Throughout, Robbins refuses to load the dice. He refuses to portray the grieving, bitter parents of the victims as caricatures: their desire for revenge, or closure, is never cheapened. He scrupulously balances the scene in which Poncelet is executed with horrifying flashbacks to the murder: we are never allowed to forget what Poncelet did. Film, with its unrivalled capacity to keep the past ghoulishly alive, is a superb instrument for moral exploration: like Krzysztof Kieslowski’s “A Short Film About Killing,” which portrays a murder and an execution with the same cold-blooded detachment, “Dead Man Walking” is a kind of ethical laboratory. Those who oppose capital punishment are forced to watch the crimes, while those who support it are forced to look into the killer’s soul.

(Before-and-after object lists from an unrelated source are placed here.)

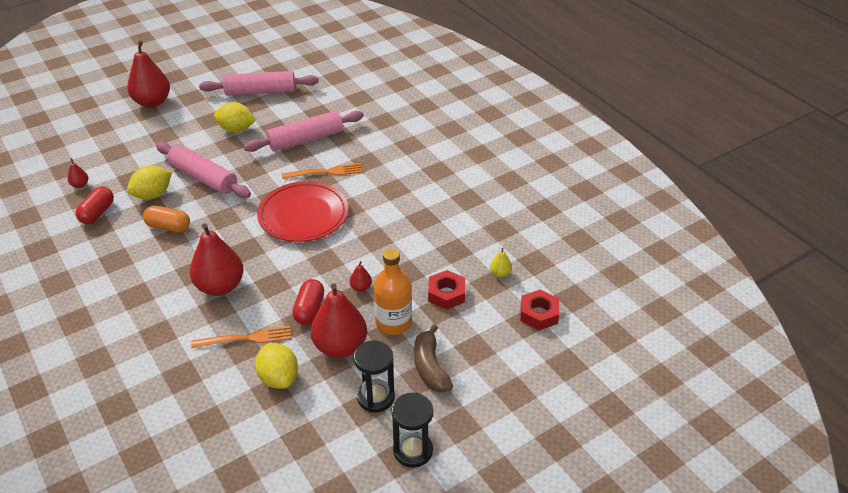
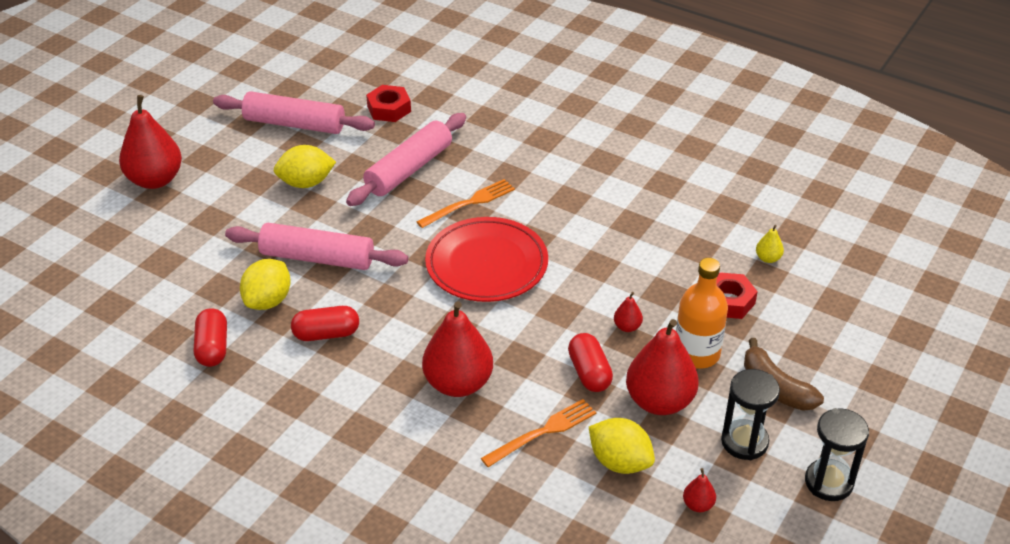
camera: 25 degrees left, 0 degrees up
(80, 185) = (153, 320): red pear -> red pear (698, 505)
(168, 227) = (326, 334): orange capsule -> red capsule
(260, 91) = (294, 124): pink rolling pin -> pink rolling pin turned 45 degrees clockwise
(539, 314) = (843, 289): red nut -> red nut (389, 109)

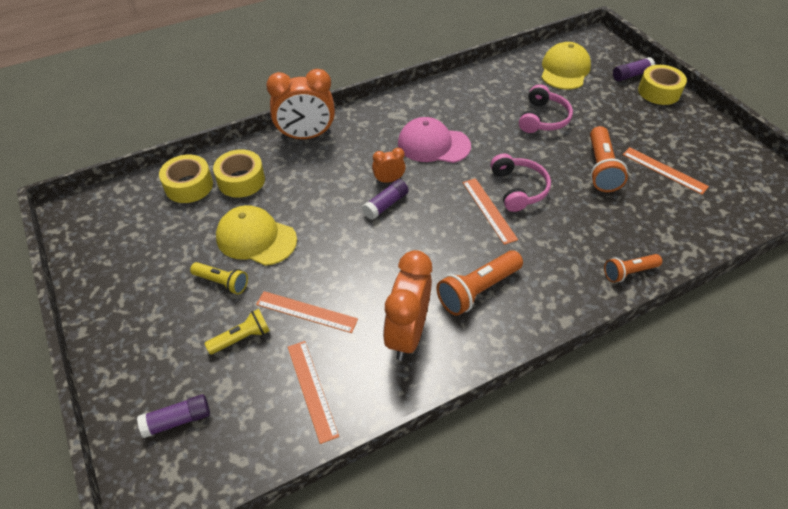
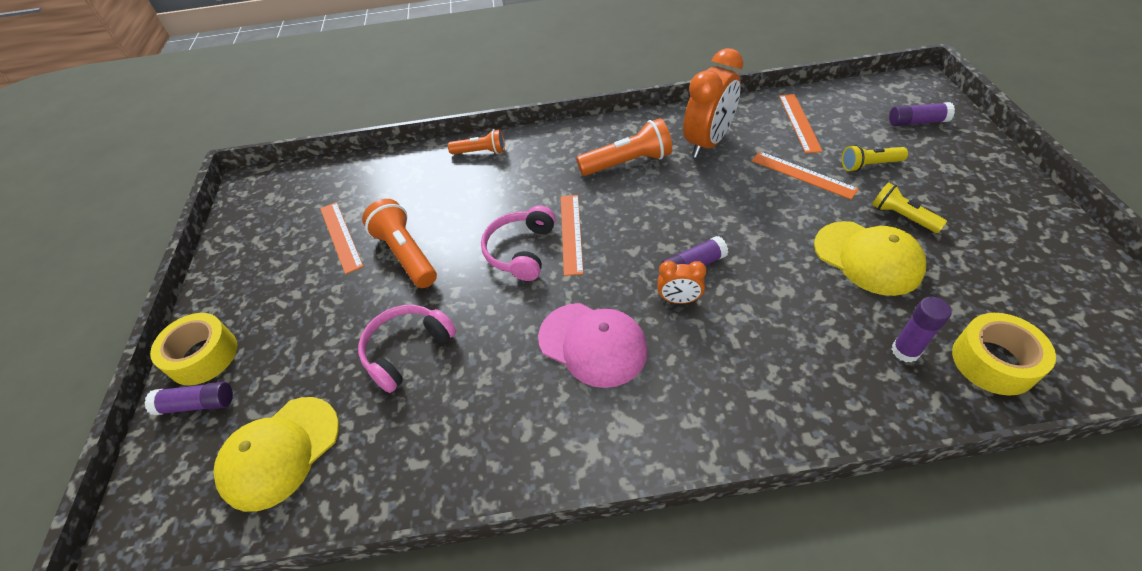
camera: 155 degrees left, 0 degrees up
(241, 180) = (905, 351): yellow tape -> purple glue stick
(306, 136) = (798, 417): orange clock -> none
(601, 168) = (406, 254): orange flashlight -> orange flashlight turned 60 degrees counterclockwise

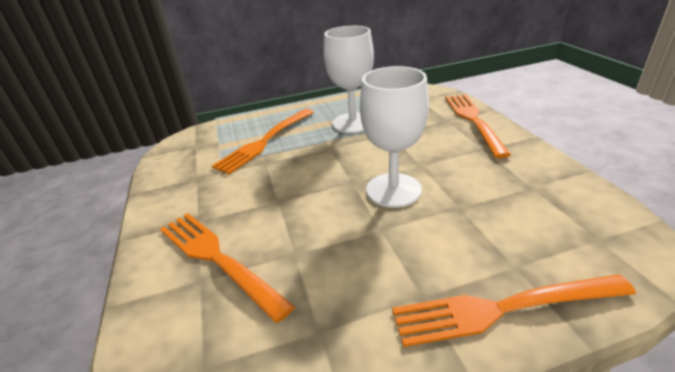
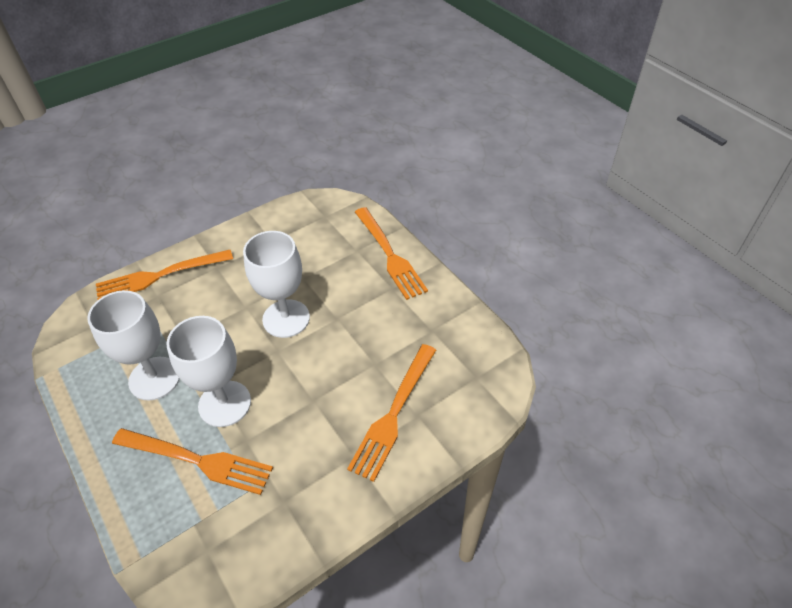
camera: 110 degrees left, 15 degrees up
(307, 153) = (224, 403): none -> white goblet

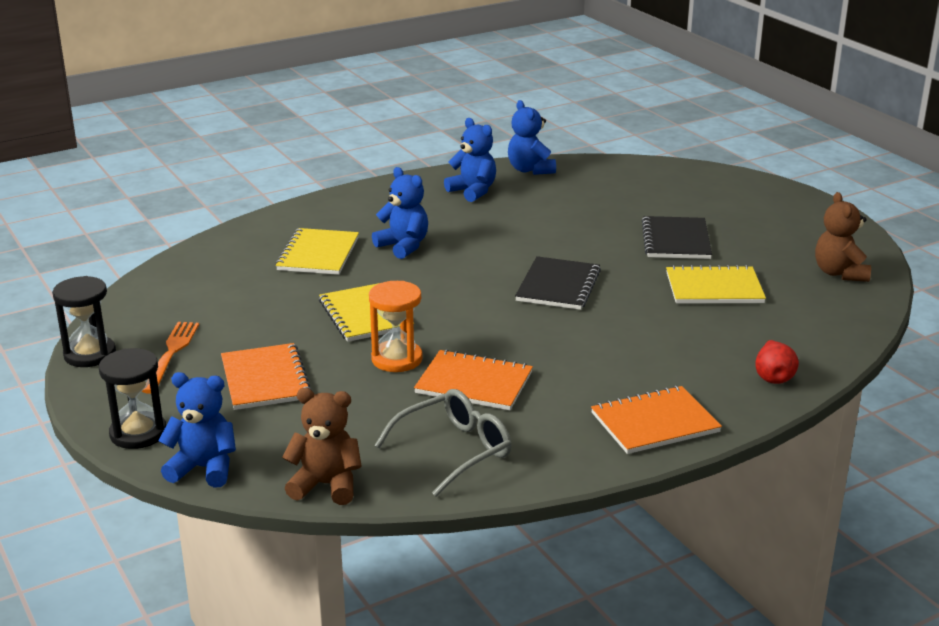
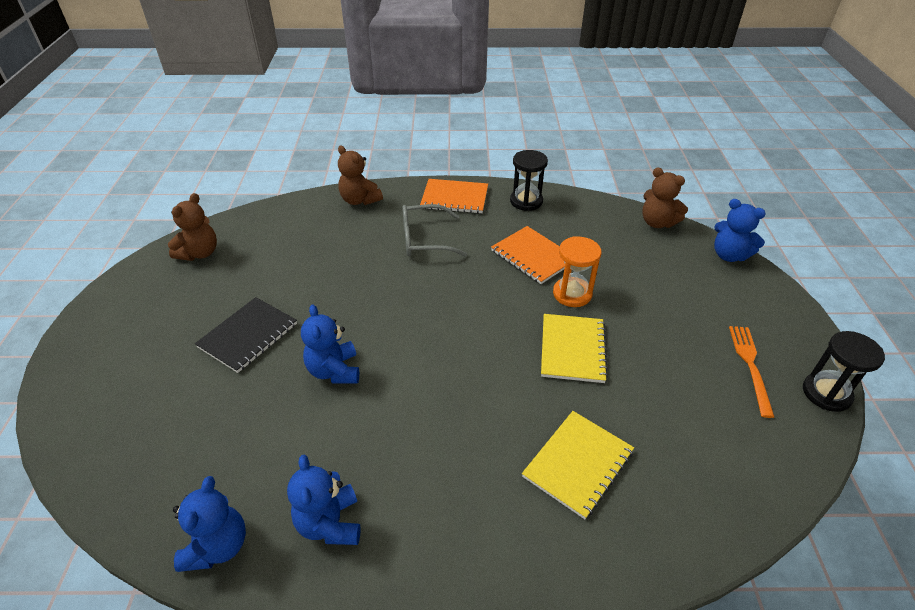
camera: 150 degrees left, 15 degrees up
(138, 433) = (774, 295): black hourglass -> black hourglass (526, 201)
(171, 354) = (750, 365): orange fork -> orange fork turned 150 degrees clockwise
(265, 379) = (676, 310): orange notebook -> none
(403, 246) = (484, 438): blue teddy bear -> blue teddy bear (334, 371)
(454, 450) = (575, 218): grey glasses -> grey glasses (424, 239)
(558, 286) = (398, 321): black notebook -> none
(714, 288) = (296, 273): yellow notebook -> none
(773, 377) = (359, 200): red pear -> brown teddy bear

Indeed, more than anything else, this is a film about watching. Its central image is the open, courageous, pained face of Sister Prejean (played wonderfully by Susan Sarandon), whose vocation has placed her outside the world — and given her the moral courage to face it unflinchingly.
“I think killing’s wrong, whether I do it or the state does it,” Poncelet says as, the fatal IV in his arm, he is tilted upright on a gurney so that he may speak his last words to the observers. In one sense, this is clearly the film’s moral; but it is not its only, or perhaps even its ultimate, one. For in the end, this is a story about redemption — a secularized version of Christ’s passion. In its piercing spiritual simplicity, “Dead Man Walking” recalls Dickens, the great artist of spiritual regeneration (who would probably be regarded by some of today’s self-assured moralists as the original bleeding heart).
Yet Robbins avoids playing the sentimental card. The issue of whether or not the state has the right to kill Poncelet remains separate from the issue of his salvation: it is left to the viewer to decide whether the two things should be connected. And this reticence speaks most powerfully of all. In this realm, those who are certain they have the answer are revealed to be those who are lost in darkness.